=== Problem to work on ===
Provide the count of lines below that include the word "equals", without any accompanying remarks.

(Stored items)
────────────────

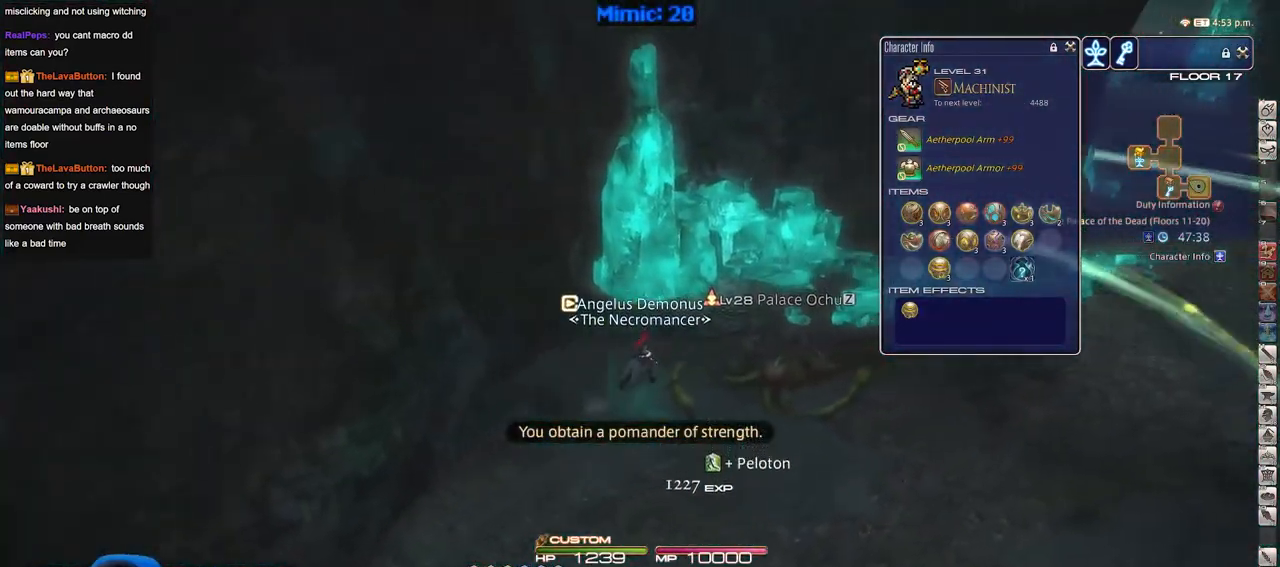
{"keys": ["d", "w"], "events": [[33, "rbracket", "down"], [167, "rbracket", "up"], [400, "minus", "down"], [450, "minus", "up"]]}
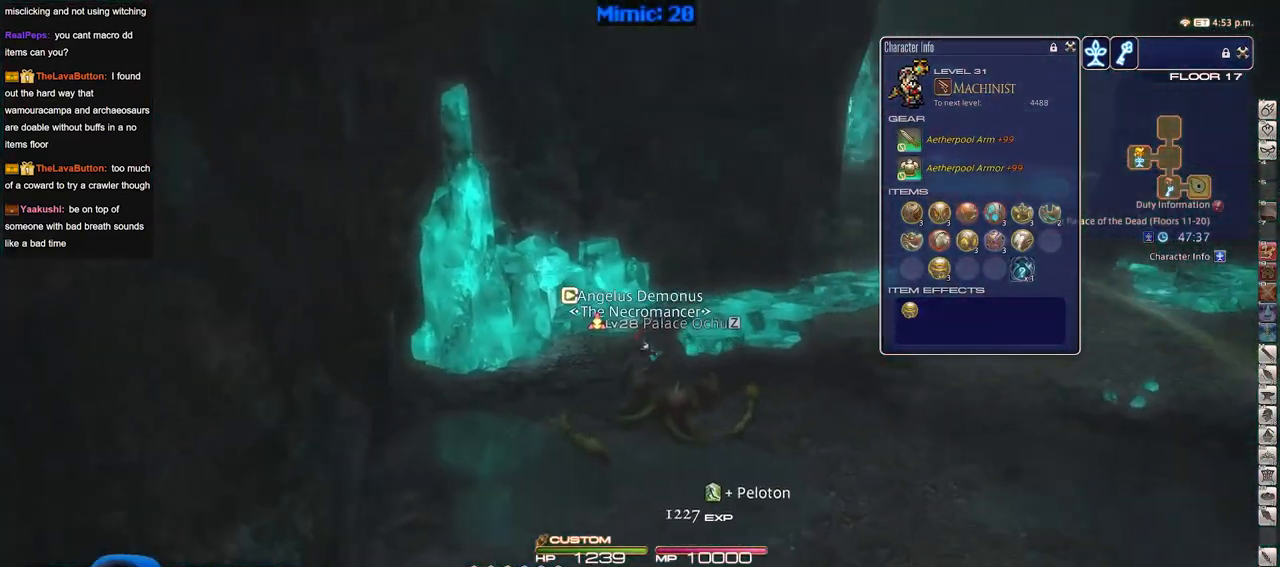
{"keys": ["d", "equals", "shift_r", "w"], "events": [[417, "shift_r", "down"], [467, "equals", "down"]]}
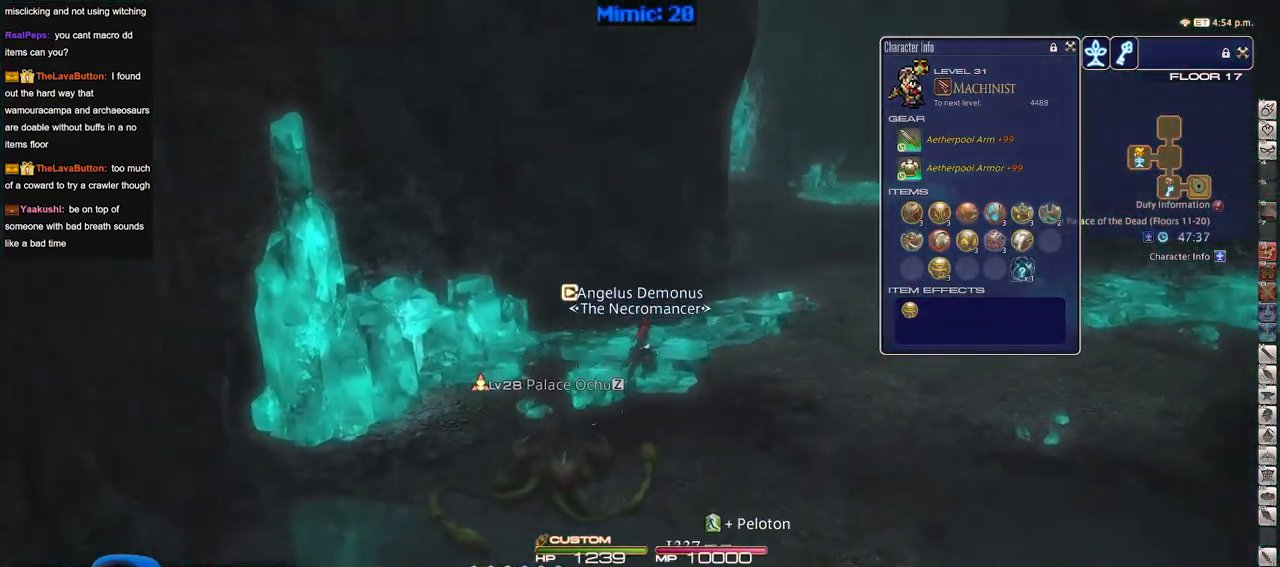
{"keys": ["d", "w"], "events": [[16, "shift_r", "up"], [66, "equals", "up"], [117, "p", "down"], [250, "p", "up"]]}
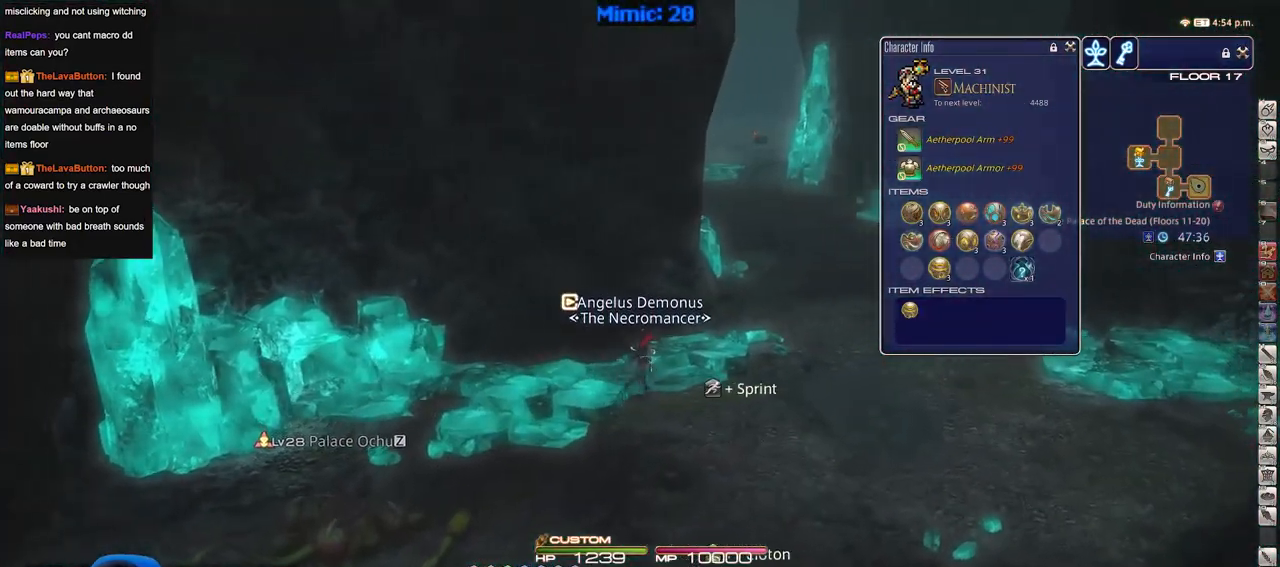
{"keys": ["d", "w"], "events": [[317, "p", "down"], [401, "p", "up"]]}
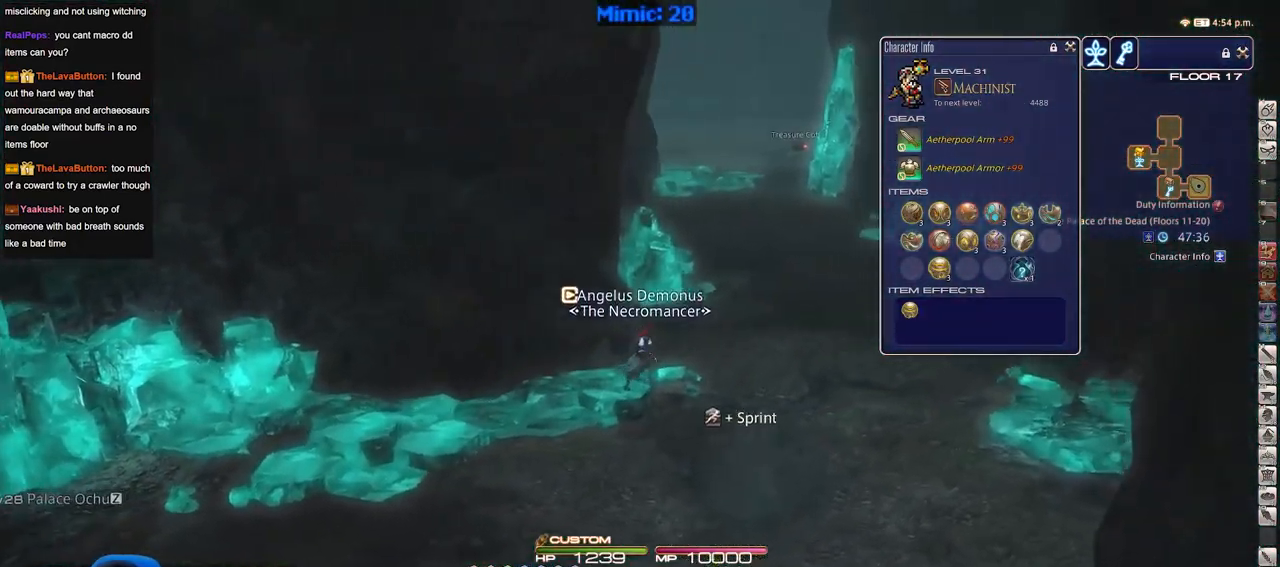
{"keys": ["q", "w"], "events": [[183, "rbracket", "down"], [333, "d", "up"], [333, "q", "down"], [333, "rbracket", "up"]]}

────────────────

=== Answer to this task ===
2